THE OPPONENT: Ike Taylor, former NFL cornerback

In my 12 NFL seasons with the Pittsburgh Steelers, there were only two other players who I saw myself in from a style standpoint. The first was my own teammate, Hines Ward. The second was Steve Smith Sr. During our three meetings, I saw a spitting image of myself -- rugged, aggressive, fearless, finding a way through adversity and a not-backing-down-from-anybody attitude. But perhaps the biggest similarity was understanding that 90 percent of football is mental at the NFL level. Everybody in this league has the physical attributes but only the strong survive.
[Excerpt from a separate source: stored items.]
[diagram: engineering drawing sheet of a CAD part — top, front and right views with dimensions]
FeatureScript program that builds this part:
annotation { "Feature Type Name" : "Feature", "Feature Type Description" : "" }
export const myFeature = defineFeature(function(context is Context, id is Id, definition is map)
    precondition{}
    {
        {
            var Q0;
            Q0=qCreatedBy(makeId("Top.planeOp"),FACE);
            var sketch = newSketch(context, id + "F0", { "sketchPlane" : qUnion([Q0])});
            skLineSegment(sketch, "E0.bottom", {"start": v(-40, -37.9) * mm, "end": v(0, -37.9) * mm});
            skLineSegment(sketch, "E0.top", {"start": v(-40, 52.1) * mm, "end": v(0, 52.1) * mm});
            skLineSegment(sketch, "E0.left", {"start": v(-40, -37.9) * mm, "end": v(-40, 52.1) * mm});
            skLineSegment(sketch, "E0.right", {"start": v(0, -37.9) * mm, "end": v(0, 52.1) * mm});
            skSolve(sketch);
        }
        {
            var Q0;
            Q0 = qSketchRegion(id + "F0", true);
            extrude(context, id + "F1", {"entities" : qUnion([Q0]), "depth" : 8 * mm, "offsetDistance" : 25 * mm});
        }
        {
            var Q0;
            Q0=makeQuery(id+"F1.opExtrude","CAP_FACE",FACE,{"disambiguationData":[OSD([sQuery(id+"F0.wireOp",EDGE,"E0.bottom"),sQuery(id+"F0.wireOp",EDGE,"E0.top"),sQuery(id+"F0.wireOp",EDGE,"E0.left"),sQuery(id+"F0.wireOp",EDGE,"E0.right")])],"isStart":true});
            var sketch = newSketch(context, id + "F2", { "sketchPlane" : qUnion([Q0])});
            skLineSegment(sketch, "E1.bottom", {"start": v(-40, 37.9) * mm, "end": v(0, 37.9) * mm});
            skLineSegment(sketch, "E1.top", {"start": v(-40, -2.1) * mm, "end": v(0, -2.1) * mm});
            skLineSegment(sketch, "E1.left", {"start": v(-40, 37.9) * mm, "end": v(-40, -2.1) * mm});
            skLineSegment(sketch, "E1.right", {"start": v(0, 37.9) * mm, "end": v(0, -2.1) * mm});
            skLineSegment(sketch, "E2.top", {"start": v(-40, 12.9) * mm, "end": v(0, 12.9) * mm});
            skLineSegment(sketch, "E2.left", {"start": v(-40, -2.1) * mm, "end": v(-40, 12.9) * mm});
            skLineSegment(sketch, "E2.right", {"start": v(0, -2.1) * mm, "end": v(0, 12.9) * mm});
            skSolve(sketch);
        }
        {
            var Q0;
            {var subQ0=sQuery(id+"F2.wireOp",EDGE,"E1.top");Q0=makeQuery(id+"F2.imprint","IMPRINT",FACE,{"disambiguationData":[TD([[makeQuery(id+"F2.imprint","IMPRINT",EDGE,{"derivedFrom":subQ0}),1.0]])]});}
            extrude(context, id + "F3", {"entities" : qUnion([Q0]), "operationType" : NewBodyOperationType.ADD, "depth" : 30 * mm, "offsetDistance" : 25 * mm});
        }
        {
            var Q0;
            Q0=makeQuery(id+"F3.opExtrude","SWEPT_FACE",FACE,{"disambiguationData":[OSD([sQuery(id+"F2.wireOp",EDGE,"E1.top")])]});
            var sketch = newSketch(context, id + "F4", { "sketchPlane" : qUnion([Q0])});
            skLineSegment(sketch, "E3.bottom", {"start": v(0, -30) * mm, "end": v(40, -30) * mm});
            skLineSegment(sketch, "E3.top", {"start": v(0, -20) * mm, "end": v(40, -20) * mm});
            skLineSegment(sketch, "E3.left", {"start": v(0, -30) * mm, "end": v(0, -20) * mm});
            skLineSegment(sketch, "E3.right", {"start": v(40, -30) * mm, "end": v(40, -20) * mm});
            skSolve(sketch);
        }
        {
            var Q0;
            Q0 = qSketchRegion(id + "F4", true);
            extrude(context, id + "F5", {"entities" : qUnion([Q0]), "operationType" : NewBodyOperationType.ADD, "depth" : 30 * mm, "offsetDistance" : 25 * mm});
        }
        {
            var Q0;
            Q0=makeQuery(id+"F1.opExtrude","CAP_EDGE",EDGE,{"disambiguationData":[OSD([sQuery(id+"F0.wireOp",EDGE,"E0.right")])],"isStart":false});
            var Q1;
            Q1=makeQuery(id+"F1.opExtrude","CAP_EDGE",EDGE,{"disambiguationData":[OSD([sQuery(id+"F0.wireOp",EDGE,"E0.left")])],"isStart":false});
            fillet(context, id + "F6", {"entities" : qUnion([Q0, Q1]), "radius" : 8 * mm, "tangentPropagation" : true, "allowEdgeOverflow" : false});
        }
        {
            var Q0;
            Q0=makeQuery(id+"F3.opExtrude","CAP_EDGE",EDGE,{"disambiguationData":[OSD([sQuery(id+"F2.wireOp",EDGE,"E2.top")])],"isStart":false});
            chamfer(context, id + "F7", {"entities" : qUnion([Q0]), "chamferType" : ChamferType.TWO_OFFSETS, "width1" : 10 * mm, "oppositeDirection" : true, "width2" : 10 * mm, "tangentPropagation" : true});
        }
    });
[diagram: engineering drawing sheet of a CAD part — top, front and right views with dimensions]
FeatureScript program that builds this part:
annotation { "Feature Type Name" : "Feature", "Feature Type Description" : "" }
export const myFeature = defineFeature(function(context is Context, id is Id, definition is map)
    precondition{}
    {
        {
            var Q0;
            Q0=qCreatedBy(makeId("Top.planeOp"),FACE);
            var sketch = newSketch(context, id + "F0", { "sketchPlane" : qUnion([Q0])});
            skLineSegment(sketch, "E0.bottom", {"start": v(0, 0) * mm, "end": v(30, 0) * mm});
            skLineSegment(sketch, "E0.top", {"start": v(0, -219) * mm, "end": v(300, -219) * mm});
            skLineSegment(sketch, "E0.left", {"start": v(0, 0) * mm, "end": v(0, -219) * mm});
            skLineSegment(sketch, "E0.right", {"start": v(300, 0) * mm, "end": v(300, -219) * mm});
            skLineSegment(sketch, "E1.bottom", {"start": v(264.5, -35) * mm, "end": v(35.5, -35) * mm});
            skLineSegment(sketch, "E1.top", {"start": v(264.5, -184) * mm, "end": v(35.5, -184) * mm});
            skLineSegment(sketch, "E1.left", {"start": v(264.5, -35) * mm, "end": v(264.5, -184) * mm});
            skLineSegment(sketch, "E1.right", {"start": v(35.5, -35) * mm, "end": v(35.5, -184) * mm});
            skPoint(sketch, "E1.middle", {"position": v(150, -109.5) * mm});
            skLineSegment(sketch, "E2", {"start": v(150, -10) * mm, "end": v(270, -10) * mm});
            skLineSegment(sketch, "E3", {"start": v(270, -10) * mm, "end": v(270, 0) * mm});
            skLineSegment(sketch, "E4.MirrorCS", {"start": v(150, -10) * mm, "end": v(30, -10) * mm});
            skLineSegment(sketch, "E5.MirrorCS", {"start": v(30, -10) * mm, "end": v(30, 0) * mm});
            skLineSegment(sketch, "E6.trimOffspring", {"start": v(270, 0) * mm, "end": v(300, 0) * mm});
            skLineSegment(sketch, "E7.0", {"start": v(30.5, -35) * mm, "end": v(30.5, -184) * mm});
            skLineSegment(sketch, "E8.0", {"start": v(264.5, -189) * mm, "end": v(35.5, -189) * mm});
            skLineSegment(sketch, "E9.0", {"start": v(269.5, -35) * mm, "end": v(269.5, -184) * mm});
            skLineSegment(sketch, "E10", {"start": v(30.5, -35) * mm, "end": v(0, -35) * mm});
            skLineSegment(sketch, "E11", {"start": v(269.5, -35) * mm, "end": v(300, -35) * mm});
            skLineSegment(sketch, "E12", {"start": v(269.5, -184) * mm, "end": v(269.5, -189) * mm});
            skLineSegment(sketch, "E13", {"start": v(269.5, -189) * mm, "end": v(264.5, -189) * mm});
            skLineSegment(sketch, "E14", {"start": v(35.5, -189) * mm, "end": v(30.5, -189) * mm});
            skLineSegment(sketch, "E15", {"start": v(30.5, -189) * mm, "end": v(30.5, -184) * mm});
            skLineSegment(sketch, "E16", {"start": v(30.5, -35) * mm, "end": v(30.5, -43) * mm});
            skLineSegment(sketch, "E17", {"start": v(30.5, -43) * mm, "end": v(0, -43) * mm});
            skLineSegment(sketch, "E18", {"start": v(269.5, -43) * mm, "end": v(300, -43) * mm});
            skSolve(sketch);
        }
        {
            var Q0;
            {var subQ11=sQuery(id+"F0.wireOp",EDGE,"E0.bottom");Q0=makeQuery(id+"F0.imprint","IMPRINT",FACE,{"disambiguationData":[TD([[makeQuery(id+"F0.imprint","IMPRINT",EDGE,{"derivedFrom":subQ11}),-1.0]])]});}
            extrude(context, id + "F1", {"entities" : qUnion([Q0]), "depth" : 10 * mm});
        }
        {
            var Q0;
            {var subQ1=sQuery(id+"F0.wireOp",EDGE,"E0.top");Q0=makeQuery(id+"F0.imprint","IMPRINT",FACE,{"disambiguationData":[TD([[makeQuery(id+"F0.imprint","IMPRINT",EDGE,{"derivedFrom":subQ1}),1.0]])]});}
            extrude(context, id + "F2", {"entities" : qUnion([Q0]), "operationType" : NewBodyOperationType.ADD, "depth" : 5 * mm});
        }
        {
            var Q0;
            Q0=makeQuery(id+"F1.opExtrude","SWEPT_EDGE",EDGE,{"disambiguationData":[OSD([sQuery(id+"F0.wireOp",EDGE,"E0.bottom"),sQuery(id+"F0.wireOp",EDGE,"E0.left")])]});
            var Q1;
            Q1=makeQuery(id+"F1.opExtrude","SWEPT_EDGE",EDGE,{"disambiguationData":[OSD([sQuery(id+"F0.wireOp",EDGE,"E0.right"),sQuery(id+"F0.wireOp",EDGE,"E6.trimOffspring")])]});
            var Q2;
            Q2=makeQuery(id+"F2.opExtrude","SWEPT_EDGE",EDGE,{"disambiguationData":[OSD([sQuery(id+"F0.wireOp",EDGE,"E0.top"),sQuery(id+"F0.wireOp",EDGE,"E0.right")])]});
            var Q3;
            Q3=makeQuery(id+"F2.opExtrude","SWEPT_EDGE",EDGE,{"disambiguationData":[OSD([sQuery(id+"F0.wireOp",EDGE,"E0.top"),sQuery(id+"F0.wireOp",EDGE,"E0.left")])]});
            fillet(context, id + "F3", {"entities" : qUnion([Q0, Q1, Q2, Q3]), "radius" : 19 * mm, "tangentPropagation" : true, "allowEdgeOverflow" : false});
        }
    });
My first impression of Smith when I studied his film was he had an incredible vertical for his size. He always went up and got the ball no matter who was covering him, and that's what I liked about him. When I think back on it all, Smith, along with A.J. Green and Calvin Johnson, were the toughest receivers to tackle. The difference was that Smith wasn't 6-4 or 6-5 like the others. We have always had a mutual respect for each other -- even during Smith's years with the Ravens, who are, of course, Pittsburgh's bitter rivals -- from the time we were both in our primes until our last meeting in 2014 when we battled Father Time. But nothing, major injuries included, has stopped this guy, and that's why we've seen him do it for 16 years.

THE SCOUT: Bucky Brooks, former NFL scout

I was working for the Seattle Seahawks as a regional scout when Smith was selected in the 2001 NFL Draft by the Carolina Panthers with the 74th overall pick. Scouts always looked for wide receivers who had a background of returning punts, because we felt those players had potential to be dominant, open-field runners who could catch in traffic and make big gains. And by the time I jumped ship to scout for Carolina in 2003, Smith had already been a Pro Bowl punt returner and was transforming into a legitimate receiver at the pro level. Smith developed into not only a catch-and-run guy, but he mastered route running and made plays on 50/50 balls. It was very uncommon for a guy his size to play above the rim like he did, but he always played big, from the moment he entered the league. Defenders had to deal with him in a different way -- almost like a running back, given how broad and thick he is -- once Smith became a threat at wide receiver, because of his tenacious attitude and very physical play.

The most memorable thing for me was watching Smith have the game-winning touchdown in double overtime against the "Greatest Show on Turf" in the 2003 NFC Divisional Round. What a huge moment for him -- but he didn't let that become the pinnacle of his career. Smith earned the receiving triple crown (most receptions, receiving yards and receiving TDs in a season) in 2005 and went on to pile up the statistics in many categories.

Most importantly, I had the chance to watch him mature and grow off the field. Early in his career, he had dust-ups and run-ins with not only opponents but his teammates. Over his 16 years, we saw a young hothead turn into a leader, captain and someone young people can look up to. Smith now commands everyone's respect when in front of a room, not just because of his play, but because of how he carries himself.